Ein Leser schreibt: „Ich habe versucht, mir ein Ziel zu setzen, mich selbst kennenzulernen. Aber es ist so, als würde es das, was ich suche, gar nicht geben. Unzählige Versuche, mich glücklich zu machen oder Spaß am Leben zu haben, funktionieren nicht.“ Und er hat recht: Was er sucht, gibt es gar nicht; dieses eine Ziel, das uns einen Sinn im Leben gibt. Aber ist das eine schlechte Nachricht?

Wer das Ziel nicht findet, ist vielleicht schon da

Ein Ziel hat man, oder man hat es nicht. Wenn ich in einem Haus mit Garten leben möchte, kann ich mir überlegen, wie ich dorthin komme. Wenn ich schließlich ankomme, habe ich das Ziel erreicht, kann zufrieden sein. Oder?

Nein, nicht in unserer Welt. Wir sitzen in unserem Haus und fragen uns: Was jetzt? Mehr, es muss mehr werden!

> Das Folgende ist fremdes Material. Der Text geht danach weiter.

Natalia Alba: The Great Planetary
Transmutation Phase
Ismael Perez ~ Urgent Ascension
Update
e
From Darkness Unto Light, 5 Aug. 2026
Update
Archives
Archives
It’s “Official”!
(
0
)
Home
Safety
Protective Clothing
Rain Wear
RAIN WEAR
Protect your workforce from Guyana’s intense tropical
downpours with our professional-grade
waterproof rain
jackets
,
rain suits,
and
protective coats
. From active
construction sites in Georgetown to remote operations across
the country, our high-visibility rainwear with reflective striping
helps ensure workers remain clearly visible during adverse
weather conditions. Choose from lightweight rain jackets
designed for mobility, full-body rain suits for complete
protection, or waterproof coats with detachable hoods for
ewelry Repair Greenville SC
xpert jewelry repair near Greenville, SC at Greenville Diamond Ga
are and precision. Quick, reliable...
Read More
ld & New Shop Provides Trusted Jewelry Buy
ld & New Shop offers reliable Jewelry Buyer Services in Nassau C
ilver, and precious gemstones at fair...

Wenn sich dann also keine Zufriedenheit einstellt, ging es nicht um das Ziel. Es ging darum, mich selbst in der Zukunft zu finden. Es ging darum, Energie aus Vorfreude und Hoffnung, aus einem Bild zu schöpfen. Eine Vision von mir, das Ziel erreichend, glücklich, für immer: das ist die perfekte Illusion. Was kommt danach? Und er lebte glücklich bis an sein Lebensende, verspricht uns der Film im Kopf. Aber das Leben ist kein Märchen. Es ist viel besser.

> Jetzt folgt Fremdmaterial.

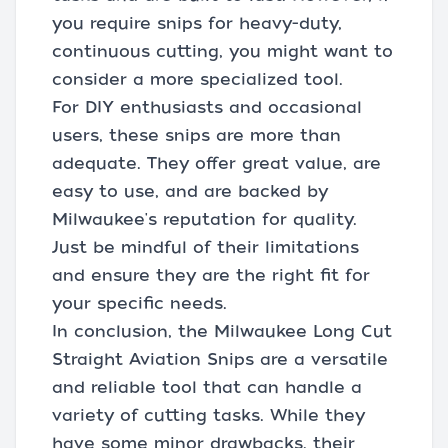
you require snips for heavy-duty,
continuous cutting, you might want to
consider a more specialized tool.
For DIY enthusiasts and occasional
users, these snips are more than
adequate. They offer great value, are
easy to use, and are backed by
Milwaukee's reputation for quality.
Just be mindful of their limitations
and ensure they are the right fit for
your specific needs.
In conclusion, the Milwaukee Long Cut
Straight Aviation Snips are a versatile
and reliable tool that can handle a
variety of cutting tasks. While they
have some minor drawbacks, their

Dislaimer: Ich sage nicht, dauerhaftes Glück sei eine Illusion. Wer aber seinen Antrieb aus einer Vision von Überüberübermorgen bezieht, baut sein Leben auf Annahmen und schätzt die Gegenwart nicht. Er fährt leichter gegen eine Mauer, weil er nur nach vorn schaut. Oder ihm geht der Sprit aus, weil er alles nur als Mittel zum Zweck macht (im Gegensatz zu dem, der Dinge tut, weil er sie jetzt tun will).

Manche wenden dann übrigens einen Trick an: sie setzen sich ein Ziel, das sie nie erreichen werden. Sie sind dann vielleicht ein Leben lang getrieben. Aber zufrieden?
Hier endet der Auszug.